= John V. Johnston =

American navy officer

John Vincent Johnston (died 23 April 1912) was an American navy officer who fought during the American Civil War from 1861 until 1864 on the Union side.

== Biography ==
Johnston was from Cincinnati, Ohio, and entered the United States Navy, during the American Civil War, in September 1861. He served as First Master on the gunboat St. Louis.
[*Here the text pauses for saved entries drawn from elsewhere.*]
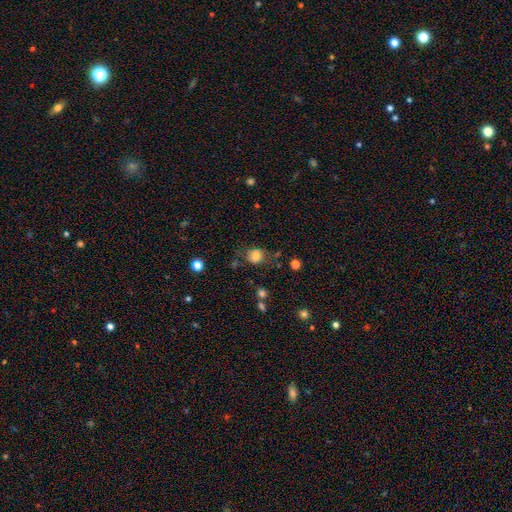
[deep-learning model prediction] Q: Smooth or featured?
A: smooth (78%); runner-up: star or artifact (12%)
Q: How rounded?
A: round (77%); runner-up: in between (22%)
Q: Merging?
A: none (71%); runner-up: minor disturbance (17%)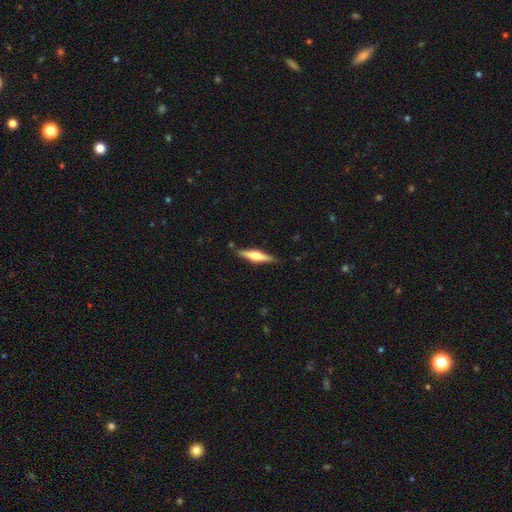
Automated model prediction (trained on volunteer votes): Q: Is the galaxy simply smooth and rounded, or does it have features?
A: featured or disk — 65%.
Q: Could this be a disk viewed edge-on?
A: yes — 97%.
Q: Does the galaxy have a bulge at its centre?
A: rounded — 90%.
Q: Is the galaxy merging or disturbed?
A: none — 88%.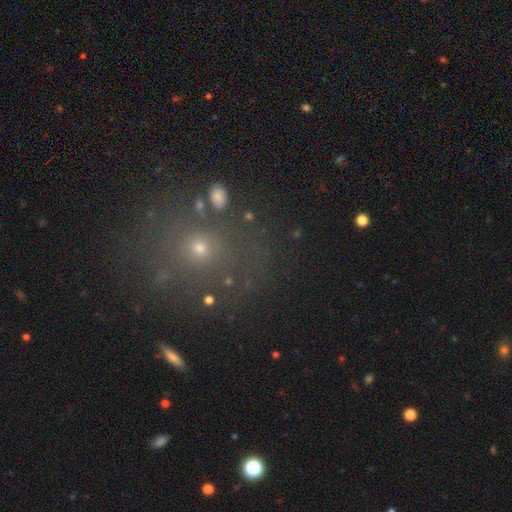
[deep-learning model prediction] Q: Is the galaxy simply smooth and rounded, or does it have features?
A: smooth — 48%.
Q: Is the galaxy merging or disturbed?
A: none — 79%.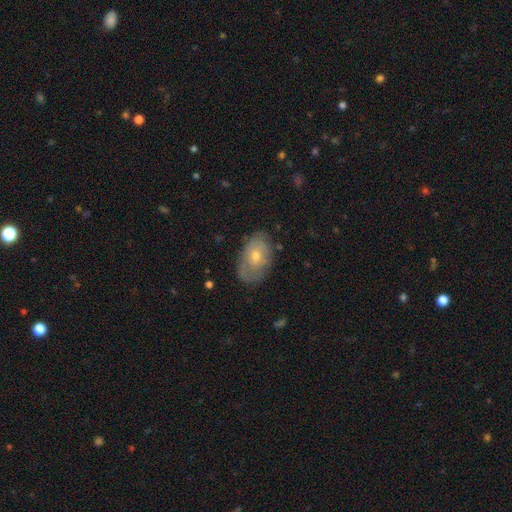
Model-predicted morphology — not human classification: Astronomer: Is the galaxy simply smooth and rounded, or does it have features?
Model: smooth — 50% (runner-up: featured or disk, 41%).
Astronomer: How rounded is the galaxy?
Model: in between — 87%.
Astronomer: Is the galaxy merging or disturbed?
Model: none — 72%.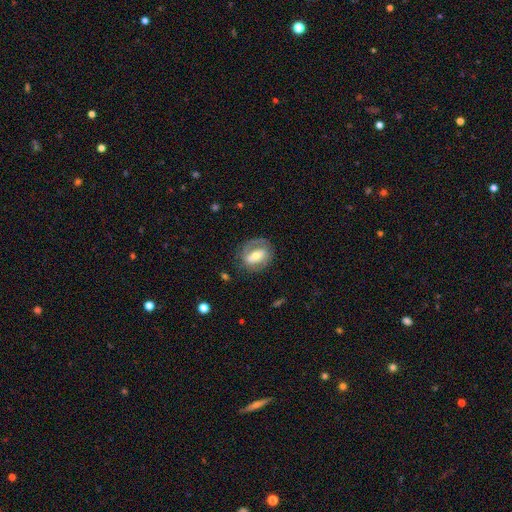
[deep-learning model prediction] Q: Smooth or featured?
A: featured or disk (64%); runner-up: smooth (30%)
Q: Edge-on disk?
A: no (94%); runner-up: yes (6%)
Q: Bar?
A: strong (39%); runner-up: weak (34%)
Q: Spiral arms?
A: yes (64%); runner-up: no (36%)
Q: Bulge size?
A: moderate (62%); runner-up: small (27%)
Q: Merging?
A: none (70%); runner-up: minor disturbance (18%)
He assisted in the Union gunboat attacks that captured strategic Fort Henry on the Tennessee River 6 February 1862. On the night of 1–2 April 1862, he was the naval commander of a combined Army–Navy boat expedition which landed and spiked the guns of the Upper Battery (Battery No. 1) at Madrid Bend (Tennessee shore) across the river from the Confederate stronghold, Island No. 10. He was promoted to Acting Volunteer Lieutenant for gallantry in this expedition. After joining in the bombardments of Vicksburg, Mississippi, he took command of to patrol the Mississippi River and its tributaries. On 15 February 1864, his gunboat repelled the attack of Confederate raiders, keeping them from saving the town of Waterproof, Louisiana, and securing the federal garrison therein. Lt. Johnston resigned from the naval service 23 June 1864 and died 23 April 1912 at St. Louis, Missouri.

==Namesake==
During World War II two destroyers were named in his honor.